‘CATHOLIC PHILOSOPHY’?
The words ‘Catholic’ and ‘philosophy’ form an uneasy combination which arguably should not exist at all, since it seems to carry the misleading implication that all the authors to whom it refers had an allegiance to Rome, and reduces to a questionable common denominator a number of thinkers whose views were sometimes conflicting. It is therefore preferable to speak of ‘Catholic philosophers’ in the plural, or, if we still insist on using the expression, to put the epithet between cautious quotation marks: ‘Catholic philosophy’.

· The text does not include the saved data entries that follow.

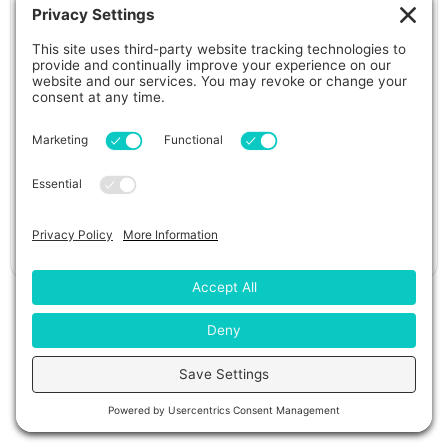
965L Deluxe Hot Tub
View Details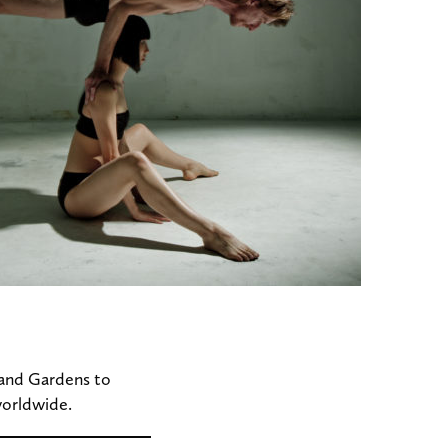
 and Gardens to
worldwide.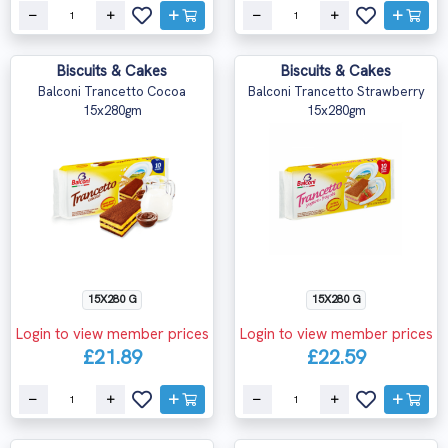
Biscuits & Cakes
Biscuits & Cakes
Balconi Trancetto Cocoa
Balconi Trancetto Strawberry
15x280gm
15x280gm
15X280 G
15X280 G
Login to view member prices
Login to view member prices
£21.89
£22.59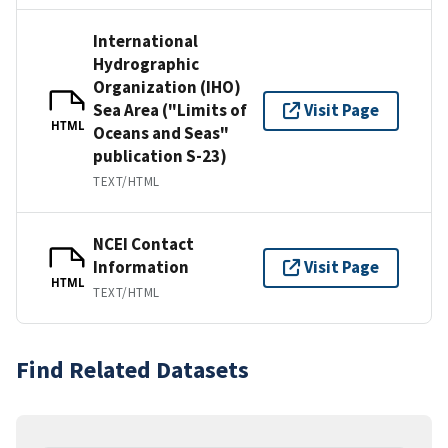
International
Hydrographic
Organization (IHO)
Sea Area ("Limits of
Visit Page
HTML
Oceans and Seas"
publication S-23)
TEXT/HTML
NCEI Contact
Information
Visit Page
HTML
TEXT/HTML
Find Related Datasets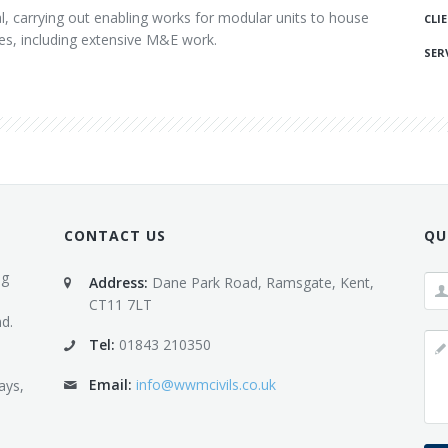
l, carrying out enabling works for modular units to house
CLI
ies, including extensive M&E work.
SERV
CONTACT US
QU
ng
Address:
Dane Park Road, Ramsgate, Kent,
CT11 7LT
d.
Tel:
01843 210350
Email:
info@wwmcivils.co.uk
ays,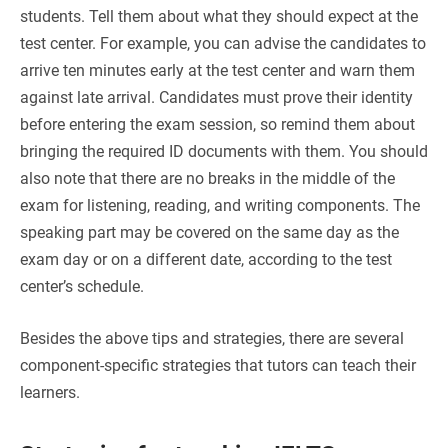
students. Tell them about what they should expect at the
test center. For example, you can advise the candidates to
arrive ten minutes early at the test center and warn them
against late arrival. Candidates must prove their identity
before entering the exam session, so remind them about
bringing the required ID documents with them. You should
also note that there are no breaks in the middle of the
exam for listening, reading, and writing components. The
speaking part may be covered on the same day as the
exam day or on a different date, according to the test
center’s schedule.
Besides the above tips and strategies, there are several
component-specific strategies that tutors can teach their
learners.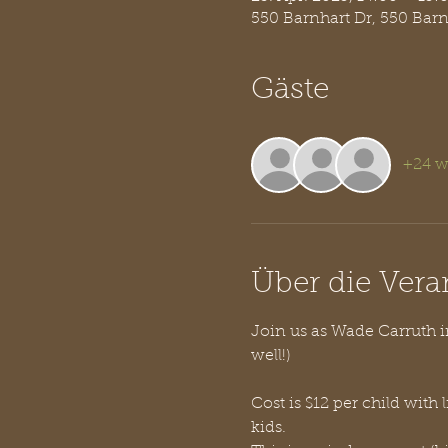
550 Barnhart Dr, 550 Bar
Gäste
+24 w
Über die Vera
Join us as Wade Carruth in
well!)
Cost is $12 per child with 
kids. 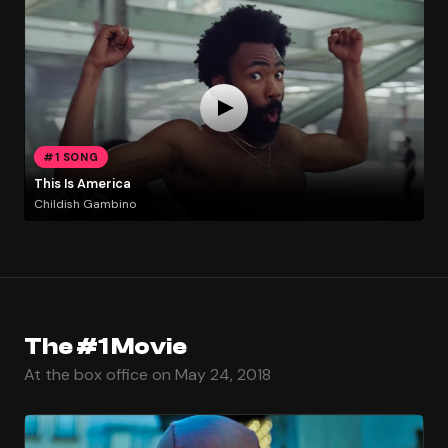
#1 SONG
This Is America
Childish Gambino
The #1 Movie
At the box office on May 24, 2018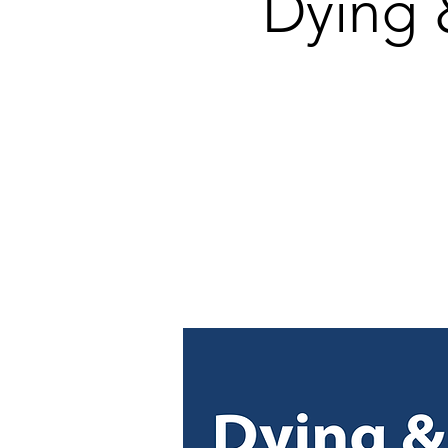
Dying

One thinker to whom the term ‘Catholic philosophy’ could, in a sense, be applied was Maurice Blondel (1861–1949), despite the fact that, in his anxiety to avoid the accusation that his philosophy was an apologetics, he was careful to point out in a revealingly entitled book Le problème de la Philosophie Catholique (1932) that he had not used this problematical expression ‘one single time’ in his earlier classic work L'Action (1893). Even so he wanted to restore it to its original, etymological, meaning of universality, the full significance of which was indissociable from the ecclesiastical dimension. Thus, in the third part of the work, he endeavoured in twenty pages to demonstrate ‘in what sense, with what reservations, and at what price “Catholic” … philosophy is conceivable and achievable’. This was logically in keeping with his Pan-Christianism, which was stated with supreme self-assurance in La philosophie et l'Esprit chrétien (1944), the fourth part of a ‘tetralogy’ of works written with a common purpose, the other parts being La Pensée (1934), L'Etre et les Etres (1935), and a new volume again entitled L'Action (1936–7).